───── Document section

Previously, its largest 2.5-inch notebook drive was 120 GB. Now, with a 200 GB drive, users could store 42 DVD movies or 269 music CDs or 204,800 high-res photos at 1 megabyte each. Toshiba expects the drives to start showing up in computer makers' high-end lines that target gamers, multimedia users and anyone who needs lots of digital space.
To make the leap, Toshiba used PMR, which stacks digital data perpendicularly on the hard drive instead of horizontally. The improvement can squeeze up to 10 times more data bits on the same-sized drive. At the moment, only one other competitor, Seagate Technology, makes PMR drives. Seagate recently announced a 750-GB desktop drive, which should be available in stores soon for $590. Seagate also has a 160-GB PMR notebook drive.

IBM introduced the first hard drive 50 years ago based on longitudinal technology, which has been used ever since. To increase capacity, companies shrunk data bits but the limit was reached a few years ago, said Mike Hall, a spokesman at Seagate. To increase capacity again, the industry had to go perpendicular.
"We used longitudinal recording for 50 years. It took us that long to reach the 500 GB capacity. In the first iteration of perpendicular recording (to 750 GB), we've increased capacity by 50 percent," Hall said.

──────────

**Instructions**
**a.** Please repeat the hard drive passage word for word, starting at "Previously, its largest" and ending at "of digital space.".
**b.** Carry the hard drive passage forward from its final sentence.

───── Dataset extract

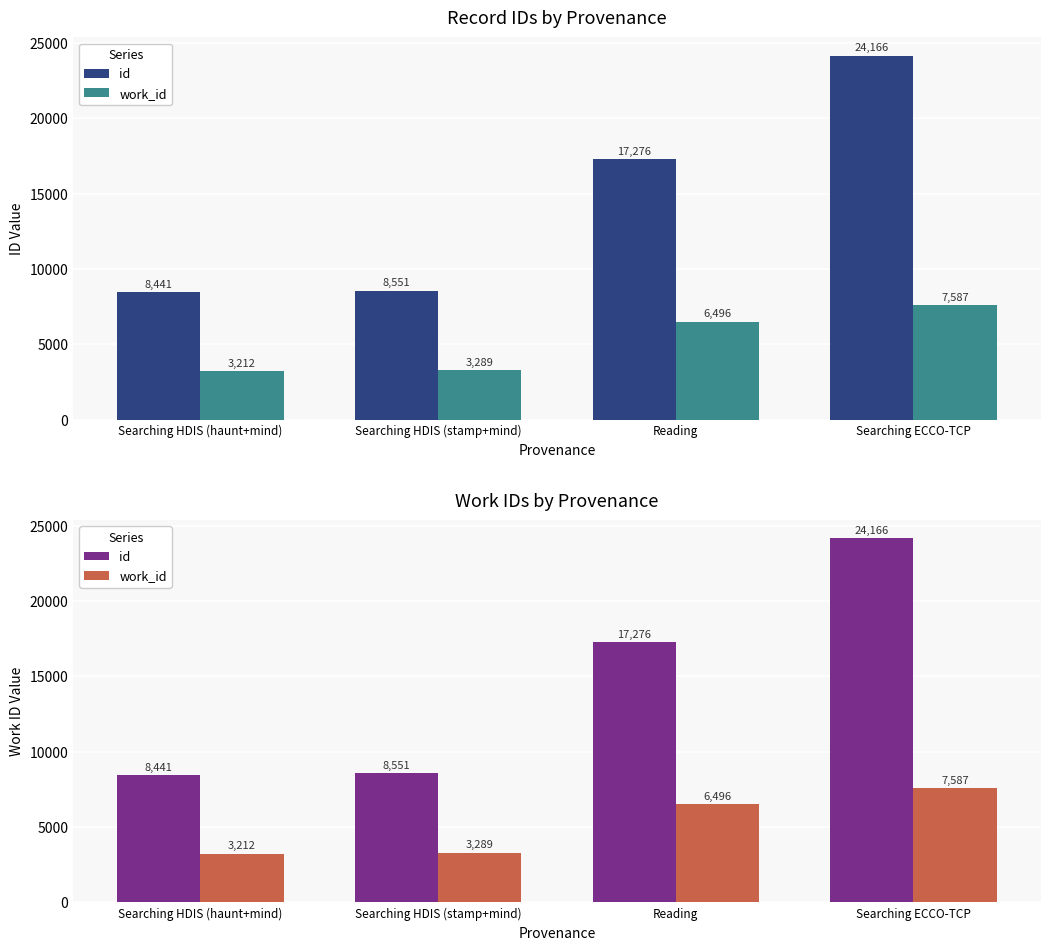

Which series has the largest range (max minus min)?

id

──────────

**Responses per task**
**a.**
Previously, its largest 2.5-inch notebook drive was 120 GB. Now, with a 200 GB drive, users could store 42 DVD movies or 269 music CDs or 204,800 high-res photos at 1 megabyte each. Toshiba expects the drives to start showing up in computer makers' high-end lines that target gamers, multimedia users and anyone who needs lots of digital space.

**b.**
Toshiba's advance is very significant for consumers and for the industry, said John Donovan, vice president of market researcher TrendFocus. It shows that a company doesn't have to make every single component of the drive to succeed (Toshiba buys hard-drive parts, like heads and media, from other companies, while Seagate builds everything in house). That's good news for companies in similar situations, such as Western Digital. It's important for investors to understand that, Donovan said.
"The important thing about the drives is that these won't just be in Toshiba notebooks, but several big-name companies really want this product," Donovan said. "These will also expand into multiple segments, not just the notebook side, but the desktop side, the consumer electronics side for LCD TVs and all-in-one TVs."


Other hard-drive competitors, including Western Digital in Lake Forest, have said they plan to add the technology later this year.